Firm in Norway asks female employees to wear red bracelets during their time of the month

I thought Norway was supposed to be so progressive, but where money is involved obsession and greed have no equal. The recession seems to be bringing out the worst in people. Norway’s workers’ union recently released a study that listed a firm that asks female employees to wear red bracelets during their time of the month in order to alleviate issues of frequent bathroom breaks. The report was apparently commissioned because of the country’s “tyrannical toilet rules.”  Sound bizarre?  Maybe, but apparently two-thirds of managers “require staff to ask for an electronic card before they can use the bathroom, while others asked staff to sign a toilet visitors book or placed their commodes under video surveillance.”

Why all the fuss?  Productivity.

Frequent bathroom breaks mean loss of productivity for that worker who cannot work during visits to the commode.  Why focus only on the women?

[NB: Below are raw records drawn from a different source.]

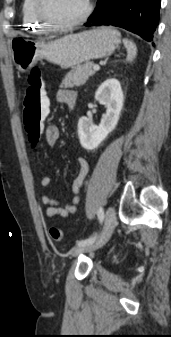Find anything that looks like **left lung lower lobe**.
I'll list each match as a JSON object with an SVG mask.
<instances>
[{
	"label": "left lung lower lobe",
	"mask_w": 171,
	"mask_h": 337,
	"mask_svg": "<svg viewBox=\"0 0 171 337\" xmlns=\"http://www.w3.org/2000/svg\"><path fill=\"white\" fill-rule=\"evenodd\" d=\"M160 5V0H98L85 26L121 27L151 42L159 21Z\"/></svg>",
	"instance_id": "left-lung-lower-lobe-1"
}]
</instances>
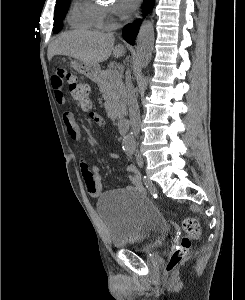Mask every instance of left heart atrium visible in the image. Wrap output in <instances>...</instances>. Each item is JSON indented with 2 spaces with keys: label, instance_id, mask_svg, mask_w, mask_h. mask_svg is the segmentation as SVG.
Instances as JSON below:
<instances>
[{
  "label": "left heart atrium",
  "instance_id": "obj_1",
  "mask_svg": "<svg viewBox=\"0 0 245 300\" xmlns=\"http://www.w3.org/2000/svg\"><path fill=\"white\" fill-rule=\"evenodd\" d=\"M120 1L122 3V8L124 11L132 10L139 2V0H120Z\"/></svg>",
  "mask_w": 245,
  "mask_h": 300
}]
</instances>
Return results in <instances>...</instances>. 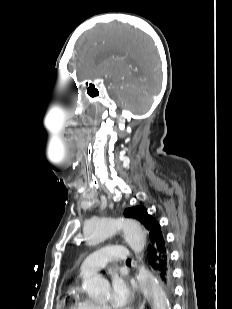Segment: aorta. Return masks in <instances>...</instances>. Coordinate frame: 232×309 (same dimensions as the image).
I'll return each mask as SVG.
<instances>
[{
  "instance_id": "obj_1",
  "label": "aorta",
  "mask_w": 232,
  "mask_h": 309,
  "mask_svg": "<svg viewBox=\"0 0 232 309\" xmlns=\"http://www.w3.org/2000/svg\"><path fill=\"white\" fill-rule=\"evenodd\" d=\"M84 236L89 246H95L111 237L118 231L124 233V238L131 250L139 254L146 245V235L140 225L124 218H100L90 220L84 225ZM136 279L144 297L152 309H169L167 296L156 278L143 265L139 266ZM83 288L89 297L105 300L109 296V284L99 277L86 278Z\"/></svg>"
}]
</instances>
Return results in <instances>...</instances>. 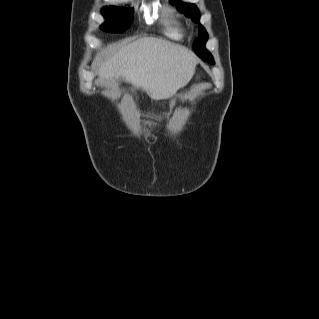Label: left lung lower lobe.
Here are the masks:
<instances>
[{
	"mask_svg": "<svg viewBox=\"0 0 319 319\" xmlns=\"http://www.w3.org/2000/svg\"><path fill=\"white\" fill-rule=\"evenodd\" d=\"M199 57H201L203 60H205V61H207L206 59H208L204 54H202V53H198L197 54ZM212 63H213V60H212Z\"/></svg>",
	"mask_w": 319,
	"mask_h": 319,
	"instance_id": "1",
	"label": "left lung lower lobe"
}]
</instances>
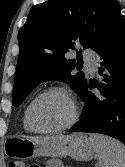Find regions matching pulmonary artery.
Returning a JSON list of instances; mask_svg holds the SVG:
<instances>
[{
	"mask_svg": "<svg viewBox=\"0 0 125 167\" xmlns=\"http://www.w3.org/2000/svg\"><path fill=\"white\" fill-rule=\"evenodd\" d=\"M85 60H86L87 65L90 67V70L92 72H95L96 71V67H95L96 56L90 52H86Z\"/></svg>",
	"mask_w": 125,
	"mask_h": 167,
	"instance_id": "e3ab8cb5",
	"label": "pulmonary artery"
}]
</instances>
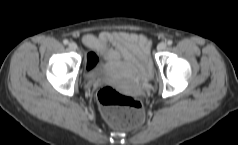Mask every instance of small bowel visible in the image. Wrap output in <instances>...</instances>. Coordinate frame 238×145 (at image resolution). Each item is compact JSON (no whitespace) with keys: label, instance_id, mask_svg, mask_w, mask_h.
Listing matches in <instances>:
<instances>
[{"label":"small bowel","instance_id":"small-bowel-1","mask_svg":"<svg viewBox=\"0 0 238 145\" xmlns=\"http://www.w3.org/2000/svg\"><path fill=\"white\" fill-rule=\"evenodd\" d=\"M82 41L108 61L116 62L124 59L135 66L143 77L151 75L150 42L142 34L106 31L98 35L86 34Z\"/></svg>","mask_w":238,"mask_h":145}]
</instances>
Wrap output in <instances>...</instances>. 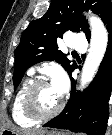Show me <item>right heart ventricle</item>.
I'll list each match as a JSON object with an SVG mask.
<instances>
[{"label": "right heart ventricle", "mask_w": 112, "mask_h": 135, "mask_svg": "<svg viewBox=\"0 0 112 135\" xmlns=\"http://www.w3.org/2000/svg\"><path fill=\"white\" fill-rule=\"evenodd\" d=\"M33 80L31 78H27L23 81L19 89L17 90L12 104H11V117L13 121L20 127L29 128L36 124L37 121L31 119L27 116L23 107V98L26 90L31 85Z\"/></svg>", "instance_id": "right-heart-ventricle-1"}]
</instances>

It could be their position in society.  While Norway likes, to tout its focus on women’s rights, the country introduced a special Gender Equality Ombud, equal pay and general equality are far from the norm with women making as much as 20% less than their male counterparts.  The country blames low pay for women because their chosen profession typically lies in teaching and nursing while men focus on professions that are more technical.  I have always believed that the teaching profession has been unfairly marginalized solely because it was dominated by women.

Of course, the problem may also lie with the special “Gender Equality Ombud, “In recent years work on equality has focused very little on advancing women’s rights in male fora, quite the opposite. “I think our biggest challenge in the years to come is to focus on the role of the man in gender equality. It’s high time that men draw up an agenda for their struggle for equal rights,” said Gender Equality Ombud Anne Lise Ryel at a Nordic meeting of ombuds in the Faroe Islands in 1998. Our present Minister of Children and Family Affairs, Valgjerd Svarstad Haugland, has said repeatedly that the issue of gender equality must focus on men and the role of men.”

I am beginning to now understand Norwegian Artist Edvard Munch’s motivation behind “The Scream” (1893)  long considered to represent “the anxiety of modern man.”  I’m pretty sure if you look closely, you’ll almost be able to make out the red bracelet on the screamer’s arm.  The subject is not a man at all.  It is a scream from generations of women who cannot believe the “audacity of modern man.”